After recognizing their own lifeless bodies below them, several encountered spirits who showed them “life reviews” — more or less movies covering their lives from birth to the present, except that now they could feel the experience of everyone their actions touched.
For every person who has reviewed their life with loving spirit guides, the focus has centered on one issue only: did they help or harm? Were they loving or selfish? In most life reviews, NDErs were shown how the kindness or cruelty they passed to others, even in the most casual interactions, rippled out throughout the world to endless effect.
For example, Howard Storm, an atheist prior to his NDE, an ordained pastor since, told me this:
“They showed me episodes starting when I was born. Watching each scene, I could feel not just my feelings but the other people’s…. Events I thought of as the entire goal and purpose of my life got passed right over — first art exhibit, big promotion, zzzip!

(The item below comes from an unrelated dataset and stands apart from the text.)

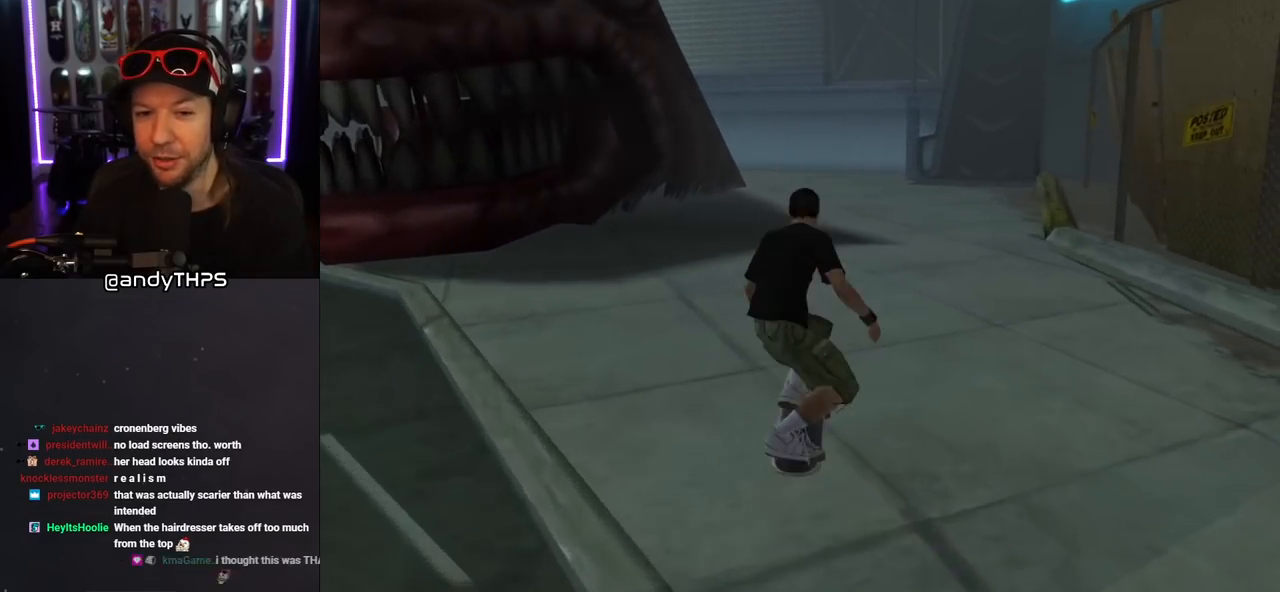
{"buttons": ["CROSS", "DPAD_UP"], "left_stick": "center", "right_stick": "center", "events": [[33, "SQUARE", "up"], [67, "SQUARE", "down"], [117, "DPAD_DOWN", "up"], [117, "DPAD_LEFT", "up"], [217, "DPAD_DOWN", "down"], [250, "CROSS", "down"], [250, "SQUARE", "up"], [350, "DPAD_DOWN", "up"], [350, "L1", "up"], [433, "DPAD_UP", "down"]]}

“They’d say, ‘Let’s get to something really important!’ and show me interacting with my kid or talking with a student. There I’d be sitting in my office with a student coming to me with a personal problem, and I’d be looking compassionate, but on the inside bored out of my head, you know, checking the ole’ watch under the desk and thinking, ‘I don’t have time to listen to this drivel all day!’ I could feel that my lack of compassion and kindliness for others caused [my guardian angels] great sadness. They never said ‘That’s good, that’s bad,’ but I could feel it – almost as if I were gut-punching them.”

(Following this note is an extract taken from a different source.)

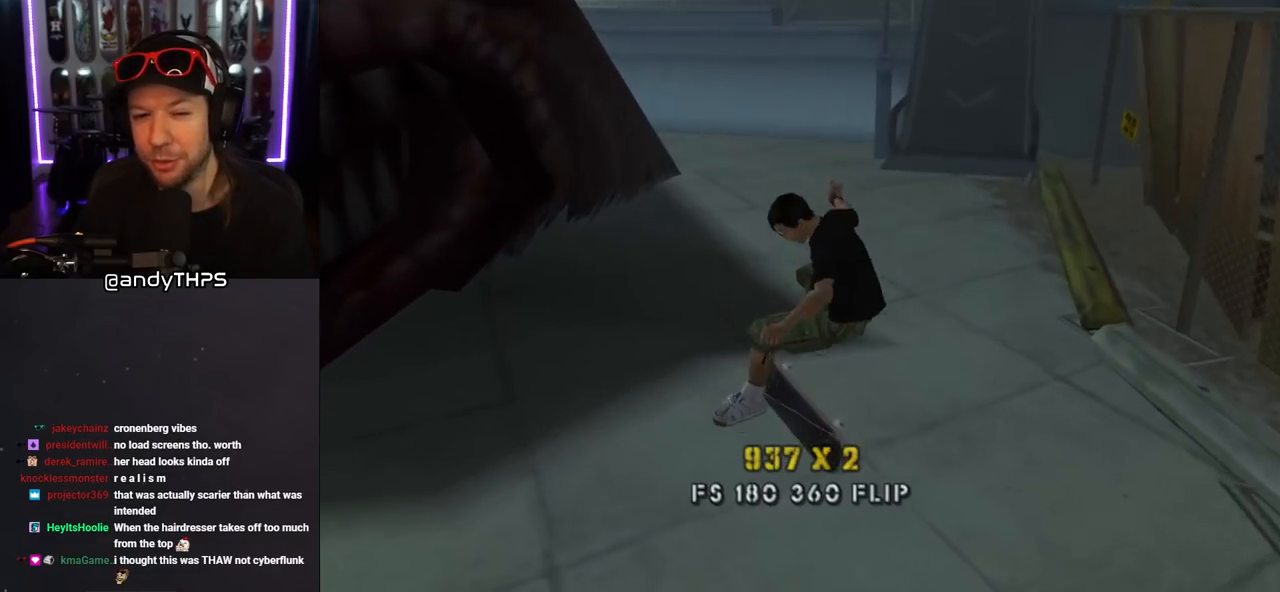
{"buttons": ["L1"], "left_stick": "center", "right_stick": "center", "events": [[33, "DPAD_RIGHT", "down"], [83, "L1", "down"], [117, "SQUARE", "down"], [133, "CROSS", "up"], [217, "SQUARE", "up"], [267, "SQUARE", "down"], [317, "DPAD_RIGHT", "up"], [317, "DPAD_UP", "up"], [417, "SQUARE", "up"]]}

True kindness is the flower of love. Love is what animates our bodies and, in fact, what powers the totality of the universe. Notice that Howard faked caring toward the student who opened his heart to him. The student couldn’t read Howard’s selfishly impatient mind, but god and the guardian angels could! What gut-punched them was Howard’s indifference — his missed opportunity to share the flowers of Love.
Another NDEr, Barbara Ireland, told me this:
“I said, ‘If I choose go with you, what happens to all my half-done screenplays, to all the music I want to put out?’ And the voice answered, ‘Oh, Barbara, those things don’t really matter!’ And I was like, ‘—Really?!’ It said, ‘What matters are relationships. If your work opens someone’s heart or connects you to them, then, yes, it’s valuable. But the main thing is what you leave behind you in everyday life, like the wake of a boat on the water. Do you leave behind happiness, do you lift people up? Or do you judge them, bring them down, compete, compare yourself with them?”
Recovering alcoholics, life reviews should ring a bell with you. Of what could this possibly remind us, this looking back at one’s life to see where we’ve shown up in a spirit of compassion, kindness, and usefulness to others, versus where we acted with selfish indifference? Hmm…
Could it be Steps 4 & 5 — seeing how our self-centeredness, our resentments, our fears kept us from offering love and tolerance? When we read a thorough Step 5 with a wise sponsor, we’re getting the benefit of a Life Review without having to die.
For me, working Steps 4 through 9 brought amazing freedom. Recognizing the fear-driven blinders my ego kept putting on me, then extending human decency to those I had harmed — these actions sprang me out of the guilt and shame of knowing I’d left a trail of garbage behind me. They cleared away burden I’d been drinking to ease time and time again.
Kindness brings self worth. When we grant every person who crosses our path dignity and respect, whether we silently wish them well, offer a smile, or go so far as seeking to be of service, we’re becoming that “channel of thy peace” that opens the Saint Francis prayer. As god flows through us, the light we convey to others heals us as well. AA’s “one alcoholic helping another” is founded on this very freebie.
Sometimes others aren’t ready to receive the goodwill we offer. Oh well. Flowers emanate beautiful scents and colors regardless of whether any bees are around. It’s just what they’re here to do.